## [ENTRIES SHOWN]
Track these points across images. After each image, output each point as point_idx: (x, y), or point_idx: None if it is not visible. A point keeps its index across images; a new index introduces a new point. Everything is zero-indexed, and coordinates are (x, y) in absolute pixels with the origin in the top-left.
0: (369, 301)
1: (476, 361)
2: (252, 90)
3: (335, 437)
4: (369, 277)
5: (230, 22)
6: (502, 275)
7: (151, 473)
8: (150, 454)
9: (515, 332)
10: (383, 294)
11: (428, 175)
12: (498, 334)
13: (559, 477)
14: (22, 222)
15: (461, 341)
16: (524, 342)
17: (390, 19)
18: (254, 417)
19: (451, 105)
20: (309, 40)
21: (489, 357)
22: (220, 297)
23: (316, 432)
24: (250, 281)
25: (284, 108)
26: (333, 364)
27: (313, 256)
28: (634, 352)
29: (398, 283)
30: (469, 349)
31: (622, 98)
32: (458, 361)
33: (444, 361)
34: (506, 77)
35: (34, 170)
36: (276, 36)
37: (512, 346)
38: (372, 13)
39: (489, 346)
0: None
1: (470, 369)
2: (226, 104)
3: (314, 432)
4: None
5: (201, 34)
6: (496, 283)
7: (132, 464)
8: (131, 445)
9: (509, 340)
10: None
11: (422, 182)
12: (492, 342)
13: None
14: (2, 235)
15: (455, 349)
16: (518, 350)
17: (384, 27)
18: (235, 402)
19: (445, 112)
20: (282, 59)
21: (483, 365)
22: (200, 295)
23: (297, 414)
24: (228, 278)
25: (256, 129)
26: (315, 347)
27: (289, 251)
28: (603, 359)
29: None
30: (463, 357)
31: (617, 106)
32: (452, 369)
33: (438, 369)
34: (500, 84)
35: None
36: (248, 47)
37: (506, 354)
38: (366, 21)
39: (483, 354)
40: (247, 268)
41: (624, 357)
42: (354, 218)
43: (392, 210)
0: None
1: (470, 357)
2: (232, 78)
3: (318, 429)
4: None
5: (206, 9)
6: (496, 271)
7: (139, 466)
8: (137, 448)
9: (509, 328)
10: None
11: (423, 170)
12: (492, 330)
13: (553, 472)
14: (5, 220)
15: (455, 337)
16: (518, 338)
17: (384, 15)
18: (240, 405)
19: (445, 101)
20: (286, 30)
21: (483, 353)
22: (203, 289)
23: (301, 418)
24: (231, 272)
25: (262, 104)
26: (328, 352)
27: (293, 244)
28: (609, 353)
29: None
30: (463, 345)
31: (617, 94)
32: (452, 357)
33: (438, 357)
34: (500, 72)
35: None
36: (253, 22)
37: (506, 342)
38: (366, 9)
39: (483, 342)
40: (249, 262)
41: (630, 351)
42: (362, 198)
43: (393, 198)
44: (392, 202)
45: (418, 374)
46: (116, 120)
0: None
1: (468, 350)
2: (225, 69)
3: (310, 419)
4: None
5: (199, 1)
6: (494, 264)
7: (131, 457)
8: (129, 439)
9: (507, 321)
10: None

## [WHAT YOU WILL DO]
Restate all the material above, keeping each word as it is.

## [ANSWER TO THIS TASK]
Track these points across images. After each image, output each point as point_idx: (x, y), or point_idx: None if it is not visible. A point keeps its index across images; a new index introduces a new point. Everything is zero-indexed, and coordinates are (x, y) in absolute pixels with the origin in the top-left.
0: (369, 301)
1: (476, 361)
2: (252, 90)
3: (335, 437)
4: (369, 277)
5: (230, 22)
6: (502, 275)
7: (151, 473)
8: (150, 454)
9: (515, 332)
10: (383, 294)
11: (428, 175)
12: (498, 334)
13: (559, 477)
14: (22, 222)
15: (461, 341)
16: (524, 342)
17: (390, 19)
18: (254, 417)
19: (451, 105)
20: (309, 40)
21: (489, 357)
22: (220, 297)
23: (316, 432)
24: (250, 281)
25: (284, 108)
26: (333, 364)
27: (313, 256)
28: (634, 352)
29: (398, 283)
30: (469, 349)
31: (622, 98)
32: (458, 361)
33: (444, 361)
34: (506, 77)
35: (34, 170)
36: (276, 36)
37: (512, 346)
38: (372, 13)
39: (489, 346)
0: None
1: (470, 369)
2: (226, 104)
3: (314, 432)
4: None
5: (201, 34)
6: (496, 283)
7: (132, 464)
8: (131, 445)
9: (509, 340)
10: None
11: (422, 182)
12: (492, 342)
13: None
14: (2, 235)
15: (455, 349)
16: (518, 350)
17: (384, 27)
18: (235, 402)
19: (445, 112)
20: (282, 59)
21: (483, 365)
22: (200, 295)
23: (297, 414)
24: (228, 278)
25: (256, 129)
26: (315, 347)
27: (289, 251)
28: (603, 359)
29: None
30: (463, 357)
31: (617, 106)
32: (452, 369)
33: (438, 369)
34: (500, 84)
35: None
36: (248, 47)
37: (506, 354)
38: (366, 21)
39: (483, 354)
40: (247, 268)
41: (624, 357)
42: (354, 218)
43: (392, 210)
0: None
1: (470, 357)
2: (232, 78)
3: (318, 429)
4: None
5: (206, 9)
6: (496, 271)
7: (139, 466)
8: (137, 448)
9: (509, 328)
10: None
11: (423, 170)
12: (492, 330)
13: (553, 472)
14: (5, 220)
15: (455, 337)
16: (518, 338)
17: (384, 15)
18: (240, 405)
19: (445, 101)
20: (286, 30)
21: (483, 353)
22: (203, 289)
23: (301, 418)
24: (231, 272)
25: (262, 104)
26: (328, 352)
27: (293, 244)
28: (609, 353)
29: None
30: (463, 345)
31: (617, 94)
32: (452, 357)
33: (438, 357)
34: (500, 72)
35: None
36: (253, 22)
37: (506, 342)
38: (366, 9)
39: (483, 342)
40: (249, 262)
41: (630, 351)
42: (362, 198)
43: (393, 198)
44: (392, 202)
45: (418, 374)
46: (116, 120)
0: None
1: (468, 350)
2: (225, 69)
3: (310, 419)
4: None
5: (199, 1)
6: (494, 264)
7: (131, 457)
8: (129, 439)
9: (507, 321)
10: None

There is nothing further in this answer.